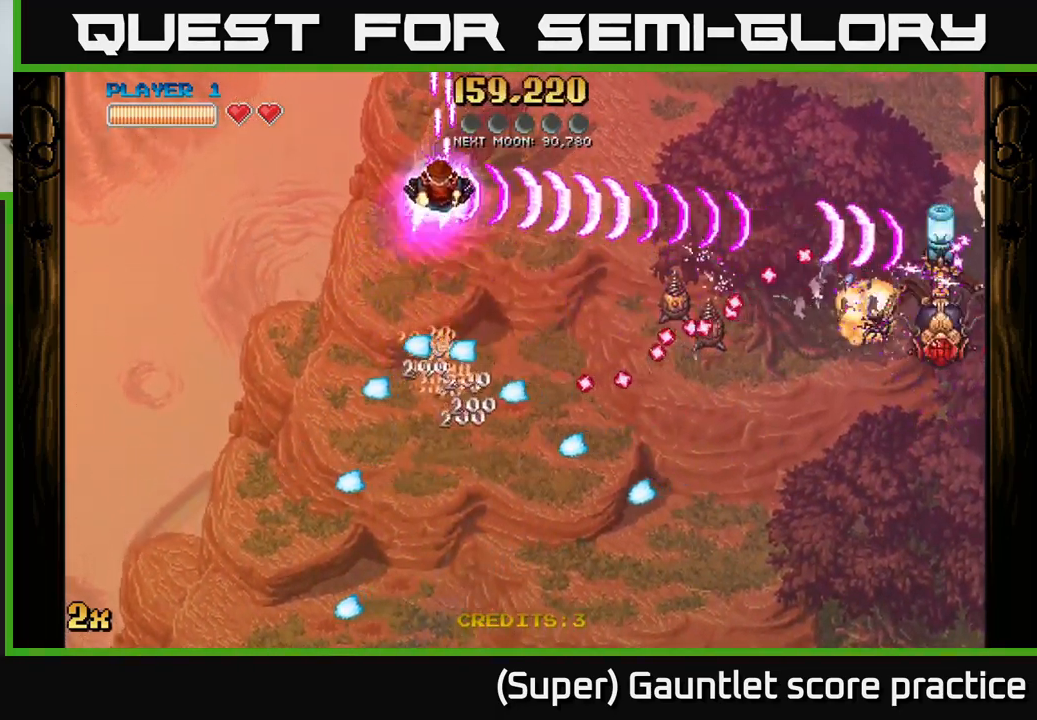
{"buttons": ["A"], "left_stick": "right", "events": [[67, "left_stick", "up-right"], [250, "left_stick", "right"]]}
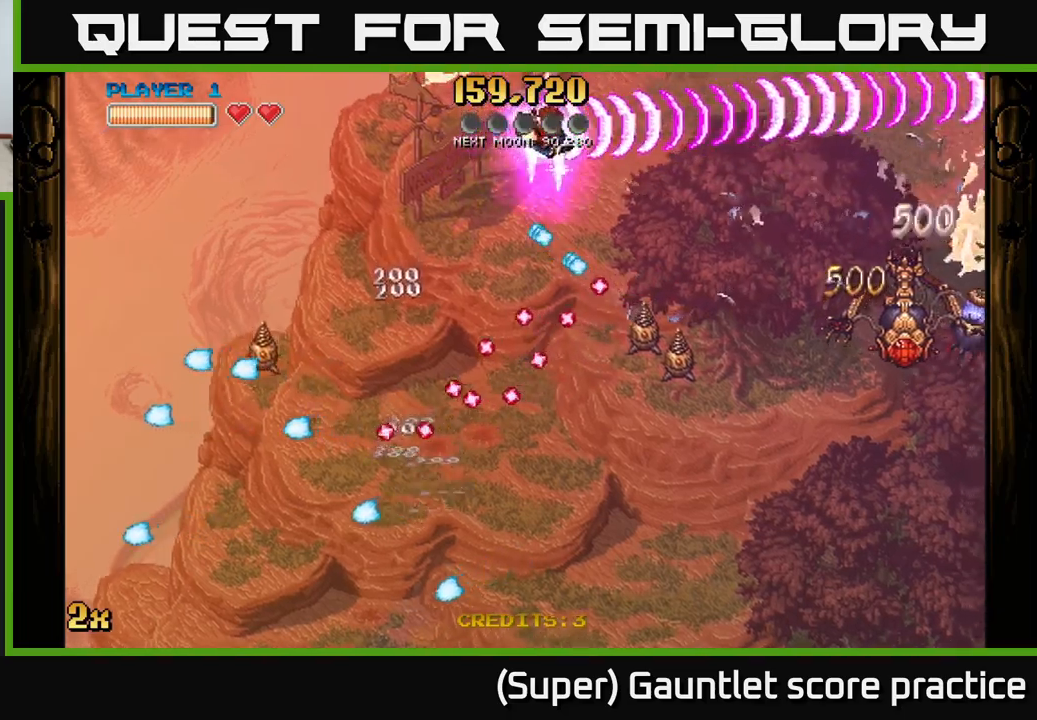
{"buttons": ["A"], "left_stick": "right", "events": []}
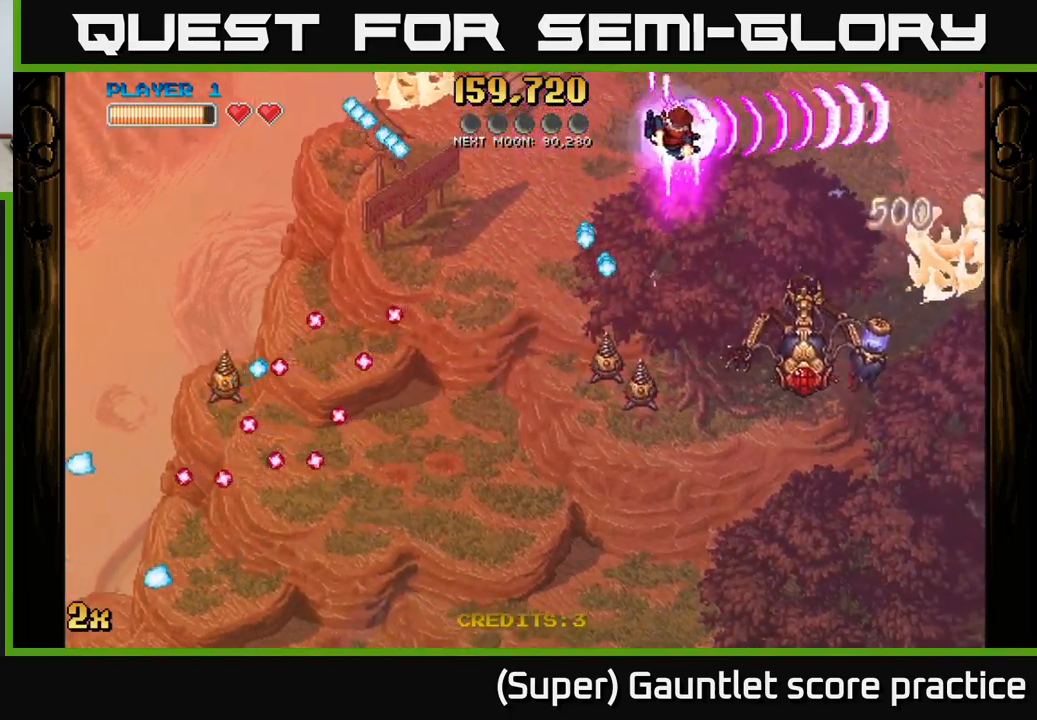
{"buttons": ["A"], "left_stick": "left", "events": [[33, "left_stick", "down"], [66, "X", "down"], [150, "left_stick", "down-right"], [166, "X", "up"], [316, "left_stick", "down-left"], [366, "left_stick", "left"]]}
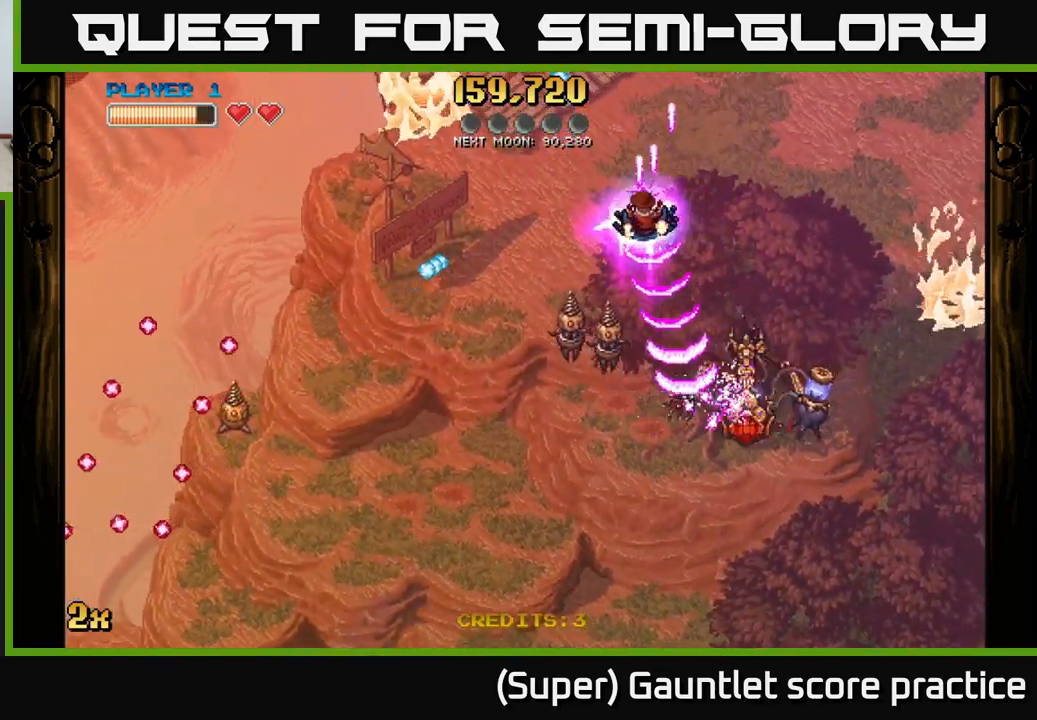
{"buttons": ["A"], "left_stick": "down-left", "events": [[133, "left_stick", "down-left"]]}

WHAT THE TASK REQUIRES
Every line above that carries the string "down" should be copied.

TASK SOLUTION
{"buttons": ["A"], "left_stick": "left", "events": [[33, "left_stick", "down"], [66, "X", "down"], [150, "left_stick", "down-right"], [166, "X", "up"], [316, "left_stick", "down-left"], [366, "left_stick", "left"]]}
{"buttons": ["A"], "left_stick": "down-left", "events": [[133, "left_stick", "down-left"]]}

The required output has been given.